“I guess that’s his business.”

“Mebbe,” Breezy grinned widely. “You ain’t sick, are yuh, Amos? I seen yore buggy horse when yuh came in. You must ’a’ been in a hurry. Out at the Box S, wasn’t yuh?”

“That’s none of your damn business.”

“Coil up and bite yourself,” advised Breezy, and walked away.

It was after banking hours, and Breezy found Lester Johnson, the bookkeeper of the bank, at the office talking with the sheriff about Charley Prentice.

“I don’t know what to do,” said Johnson. “I hate to notify the directors, but something must be done. Prentice has been drunk all the week. Keeps a bottle in the washroom. I can’t understand him, and he can’t understand anything.”

“I reckon the directors ort to know about it,” said the sheriff. “A man in his condition ain’t responsible.
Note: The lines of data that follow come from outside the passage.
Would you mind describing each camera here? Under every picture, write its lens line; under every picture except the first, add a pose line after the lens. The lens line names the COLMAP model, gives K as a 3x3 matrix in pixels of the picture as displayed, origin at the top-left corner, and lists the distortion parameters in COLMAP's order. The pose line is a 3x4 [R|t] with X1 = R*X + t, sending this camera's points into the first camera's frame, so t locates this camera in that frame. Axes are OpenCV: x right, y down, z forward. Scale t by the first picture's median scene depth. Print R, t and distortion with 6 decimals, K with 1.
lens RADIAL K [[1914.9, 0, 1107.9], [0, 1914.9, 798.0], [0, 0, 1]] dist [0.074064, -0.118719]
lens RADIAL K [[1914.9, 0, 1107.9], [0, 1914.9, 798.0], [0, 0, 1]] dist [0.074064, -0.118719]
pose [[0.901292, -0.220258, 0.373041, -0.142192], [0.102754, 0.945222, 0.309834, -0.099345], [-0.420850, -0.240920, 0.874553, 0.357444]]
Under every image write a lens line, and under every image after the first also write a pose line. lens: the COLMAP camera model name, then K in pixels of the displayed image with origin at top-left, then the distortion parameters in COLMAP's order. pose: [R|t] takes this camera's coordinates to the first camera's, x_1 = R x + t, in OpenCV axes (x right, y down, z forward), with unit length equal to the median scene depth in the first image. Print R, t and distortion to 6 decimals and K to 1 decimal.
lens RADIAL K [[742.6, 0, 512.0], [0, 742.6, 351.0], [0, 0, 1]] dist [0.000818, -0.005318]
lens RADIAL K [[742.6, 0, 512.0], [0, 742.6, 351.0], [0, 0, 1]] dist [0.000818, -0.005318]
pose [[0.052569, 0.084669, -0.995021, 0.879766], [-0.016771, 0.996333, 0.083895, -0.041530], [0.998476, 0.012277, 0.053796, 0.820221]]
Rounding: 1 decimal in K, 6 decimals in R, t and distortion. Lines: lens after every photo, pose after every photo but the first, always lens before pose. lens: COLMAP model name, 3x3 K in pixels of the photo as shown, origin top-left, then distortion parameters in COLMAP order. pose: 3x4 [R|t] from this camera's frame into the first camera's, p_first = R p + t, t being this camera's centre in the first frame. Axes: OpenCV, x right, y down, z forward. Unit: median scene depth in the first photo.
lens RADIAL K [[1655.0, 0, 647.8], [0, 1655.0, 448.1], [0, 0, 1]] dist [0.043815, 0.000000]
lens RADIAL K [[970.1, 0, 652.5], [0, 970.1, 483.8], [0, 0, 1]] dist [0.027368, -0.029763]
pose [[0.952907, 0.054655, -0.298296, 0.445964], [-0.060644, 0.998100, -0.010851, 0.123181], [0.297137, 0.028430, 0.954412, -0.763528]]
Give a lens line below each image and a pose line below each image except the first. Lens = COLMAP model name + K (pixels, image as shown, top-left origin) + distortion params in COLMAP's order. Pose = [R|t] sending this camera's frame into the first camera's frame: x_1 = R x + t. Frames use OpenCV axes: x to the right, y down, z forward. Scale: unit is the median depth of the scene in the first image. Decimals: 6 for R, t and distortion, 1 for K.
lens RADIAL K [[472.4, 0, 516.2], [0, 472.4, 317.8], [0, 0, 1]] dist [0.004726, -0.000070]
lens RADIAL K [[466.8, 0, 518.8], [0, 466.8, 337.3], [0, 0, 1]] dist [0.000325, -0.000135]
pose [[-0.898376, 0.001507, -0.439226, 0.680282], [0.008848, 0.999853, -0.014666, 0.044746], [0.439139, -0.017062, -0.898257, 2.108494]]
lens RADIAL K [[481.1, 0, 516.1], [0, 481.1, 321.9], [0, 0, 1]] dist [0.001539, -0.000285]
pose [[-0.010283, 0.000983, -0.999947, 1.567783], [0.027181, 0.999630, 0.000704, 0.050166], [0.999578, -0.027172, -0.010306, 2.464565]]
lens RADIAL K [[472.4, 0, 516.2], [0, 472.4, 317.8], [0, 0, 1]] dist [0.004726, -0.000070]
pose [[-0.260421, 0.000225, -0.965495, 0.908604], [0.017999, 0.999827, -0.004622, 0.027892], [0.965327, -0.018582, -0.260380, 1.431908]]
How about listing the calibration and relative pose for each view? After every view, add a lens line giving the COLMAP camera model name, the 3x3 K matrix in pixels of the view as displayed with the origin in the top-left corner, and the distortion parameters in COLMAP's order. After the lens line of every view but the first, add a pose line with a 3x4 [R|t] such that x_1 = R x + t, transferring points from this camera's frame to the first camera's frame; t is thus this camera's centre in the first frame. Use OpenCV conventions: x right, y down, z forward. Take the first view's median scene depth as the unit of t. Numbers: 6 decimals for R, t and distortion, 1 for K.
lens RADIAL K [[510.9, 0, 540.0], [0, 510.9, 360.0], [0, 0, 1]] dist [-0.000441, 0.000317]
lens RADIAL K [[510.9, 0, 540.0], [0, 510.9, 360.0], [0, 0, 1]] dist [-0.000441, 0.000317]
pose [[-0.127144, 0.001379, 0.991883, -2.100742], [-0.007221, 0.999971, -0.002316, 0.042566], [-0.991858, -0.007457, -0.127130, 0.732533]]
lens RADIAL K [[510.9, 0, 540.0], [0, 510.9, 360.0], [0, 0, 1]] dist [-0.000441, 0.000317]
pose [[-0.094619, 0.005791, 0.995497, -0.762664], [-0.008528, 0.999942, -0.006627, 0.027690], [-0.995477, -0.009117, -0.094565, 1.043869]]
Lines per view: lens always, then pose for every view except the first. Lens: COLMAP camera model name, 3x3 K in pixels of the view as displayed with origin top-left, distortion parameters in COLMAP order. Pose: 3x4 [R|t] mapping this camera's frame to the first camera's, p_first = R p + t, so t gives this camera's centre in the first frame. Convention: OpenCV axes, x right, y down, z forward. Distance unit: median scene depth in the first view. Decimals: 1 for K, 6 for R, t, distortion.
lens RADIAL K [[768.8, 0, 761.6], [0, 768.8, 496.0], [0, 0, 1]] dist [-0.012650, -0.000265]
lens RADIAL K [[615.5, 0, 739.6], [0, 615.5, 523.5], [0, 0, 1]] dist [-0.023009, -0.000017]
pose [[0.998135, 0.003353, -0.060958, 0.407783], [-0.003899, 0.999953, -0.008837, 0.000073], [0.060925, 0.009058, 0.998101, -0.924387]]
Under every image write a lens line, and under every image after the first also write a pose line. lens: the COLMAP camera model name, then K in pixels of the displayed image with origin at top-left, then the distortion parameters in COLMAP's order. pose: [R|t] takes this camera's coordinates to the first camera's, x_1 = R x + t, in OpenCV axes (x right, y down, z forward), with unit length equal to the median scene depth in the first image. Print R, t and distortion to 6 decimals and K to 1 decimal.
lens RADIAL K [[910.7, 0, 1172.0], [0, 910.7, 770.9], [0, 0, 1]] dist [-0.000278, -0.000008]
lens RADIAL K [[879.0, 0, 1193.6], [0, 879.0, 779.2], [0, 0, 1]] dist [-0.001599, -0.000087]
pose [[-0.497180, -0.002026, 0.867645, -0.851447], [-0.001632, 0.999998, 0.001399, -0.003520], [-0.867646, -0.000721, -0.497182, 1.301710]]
I’ll go and have a talk with him, before yuh do anythin’, Johnson.”

“That’ll be fine, sheriff.”

Later that afternoon the sheriff went out to Prentice’s home, but Prentice was asleep, doubled up on the couch in the living-room, fully dressed, badly in need of a shave and a haircut.

“What do yuh reckon is the matter with him?” the sheriff asked the Indian woman.